In October, the city put forth a winter services plan for those experiencing homelessness. The plan laid out a number of steps to support the community, including adding 325 new shelter spaces and 165 spaces at warming centres, alongside working to move people from shelters and encampments into new supportive housing units.

Lam says advocates quickly identified the plan as “inadequate.”

In response to the city, the Shelter and Housing Justice Network (SHJN) presented the City of Toronto with its own winter plan.

The 60-page document identified SHJN’s key demands, such as incorporating 2,250 permanent, non-congregate shelter beds into the system, repealing the city’s ‘no-camping’ bylaw, extending hotel shelter leases, increasing the target of newly attributed housing allowances from 1,440 to 3,000, implementing an eviction freeze and implementing COVID-19 indoor air quality safety measures in the system.



While supports such as warming centres are needed to help the homeless community during winter nights, Lam says the city must avoid bandaid solutions to the greater issue.

“It's far from an actual solution. It's really just somewhere for people to go to temporarily warm-up,” she said.

Eschbach echoed these sentiments, underlining that permanent housing is needed.

“[The city] could do that so easily if they really, really wanted to, but I think somehow they consider us a blight,” he said.

In 2021/2022, the City committed to creating 1,248 supportive homes for unhoused individuals and families, including over 300 homes that it claims will be available for phased-in occupancy this winter, as part of its 10-year-housing plan.

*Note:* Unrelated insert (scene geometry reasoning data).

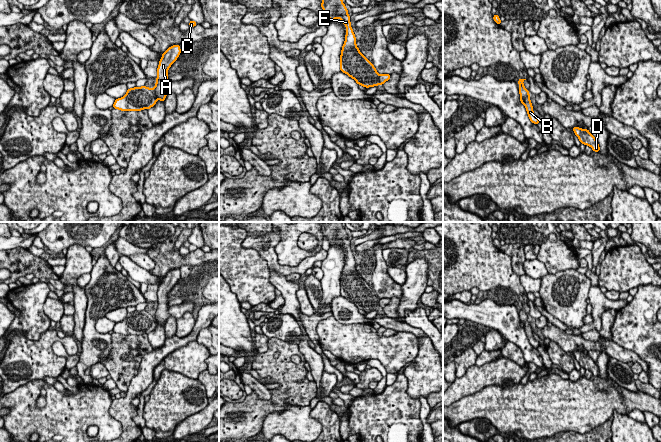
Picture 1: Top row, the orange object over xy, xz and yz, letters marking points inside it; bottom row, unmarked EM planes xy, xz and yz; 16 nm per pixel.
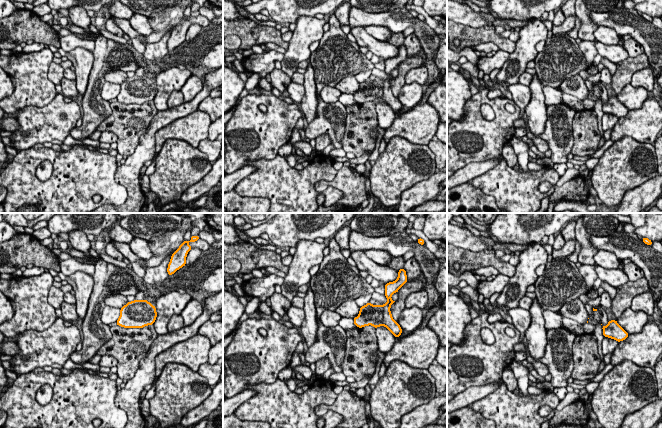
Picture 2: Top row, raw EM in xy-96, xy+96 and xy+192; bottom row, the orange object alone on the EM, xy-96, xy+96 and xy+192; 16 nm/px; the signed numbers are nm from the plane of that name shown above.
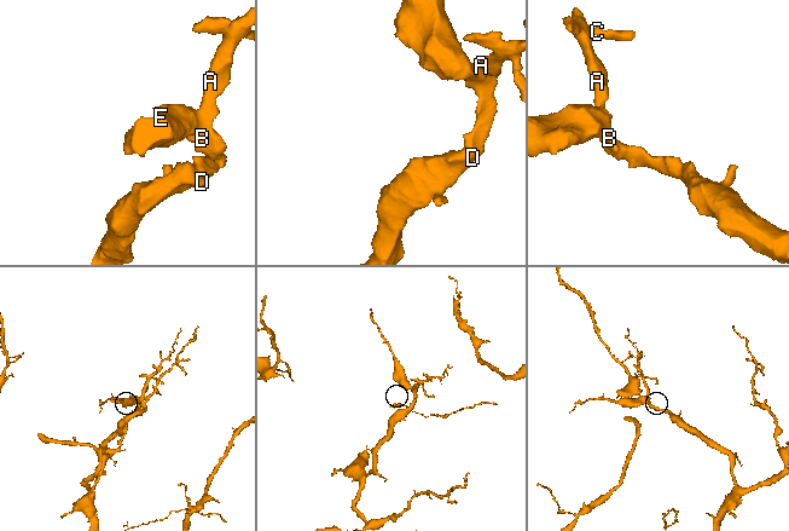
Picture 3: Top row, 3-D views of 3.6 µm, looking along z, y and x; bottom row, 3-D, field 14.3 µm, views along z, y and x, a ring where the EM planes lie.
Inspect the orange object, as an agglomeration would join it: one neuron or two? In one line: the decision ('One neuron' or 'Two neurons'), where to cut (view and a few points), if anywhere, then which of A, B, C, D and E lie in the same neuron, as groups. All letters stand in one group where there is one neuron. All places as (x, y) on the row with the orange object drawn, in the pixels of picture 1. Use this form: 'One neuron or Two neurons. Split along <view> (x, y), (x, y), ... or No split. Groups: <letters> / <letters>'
Two neurons. Split along xy (152, 89), (157, 98). Groups: A B C D / E

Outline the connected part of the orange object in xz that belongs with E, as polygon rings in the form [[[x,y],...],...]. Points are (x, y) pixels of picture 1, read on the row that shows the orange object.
[[[322,0],[321,7],[330,21],[340,18],[347,29],[340,55],[340,71],[365,88],[378,86],[380,74],[357,47],[356,37],[350,23],[351,18],[343,1]]]

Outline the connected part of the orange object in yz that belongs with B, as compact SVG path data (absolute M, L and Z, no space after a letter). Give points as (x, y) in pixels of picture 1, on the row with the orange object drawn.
M519 78L518 84L519 84L519 94L520 97L524 100L524 106L526 108L528 117L530 118L530 121L537 125L540 121L539 118L534 114L533 112L533 106L530 101L530 94L529 91L525 88L523 81L526 79Z

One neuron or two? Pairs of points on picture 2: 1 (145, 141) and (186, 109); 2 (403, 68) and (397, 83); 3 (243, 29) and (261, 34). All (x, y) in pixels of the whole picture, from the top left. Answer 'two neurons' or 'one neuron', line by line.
1: one neuron
2: one neuron
3: one neuron

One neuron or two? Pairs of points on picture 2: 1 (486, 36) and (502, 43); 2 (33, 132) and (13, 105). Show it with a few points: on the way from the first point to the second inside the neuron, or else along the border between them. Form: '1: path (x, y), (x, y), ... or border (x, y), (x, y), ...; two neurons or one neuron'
1: path (490, 36), (498, 40); one neuron
2: border (40, 106), (24, 106), (14, 114); two neurons

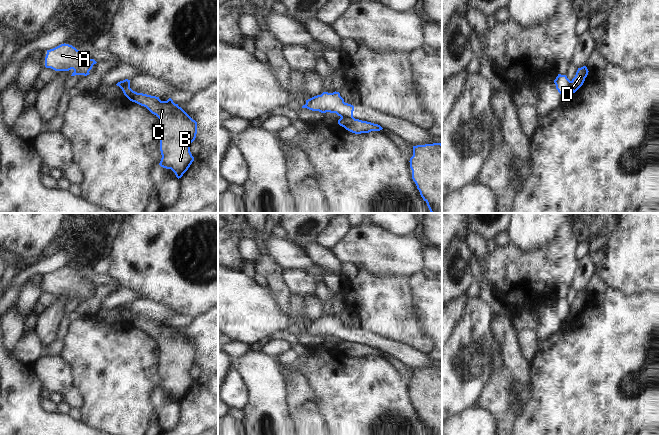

However, Eschbach says he has only been made aware of one opportunity for permanent housing during the last nine months spent in a hotel shelter. By the time he heard of the opportunity, it had already been spoken for, he says.

“Somebody needs to be at the helm and put forth a concerted effort at actually building the housing the city keeps talking about,” he said.

Until then, advocates say temporary solutions such as more warming centres, along with removing the barrier of calling central intake and, instead, running all shelters on a walk-in basis could help save lives.

Meanwhile, Lam is urging the city to work more collaboratively with the homeless community and advocates.

“I wish that the city did more to try to work collaboratively with people in the community so that we're actually responding proactively instead of always trying to scramble,” she said.

“What happens when the scrambling happens is that, in the time that it takes for things to come together, people are getting sick, people are freezing to death.”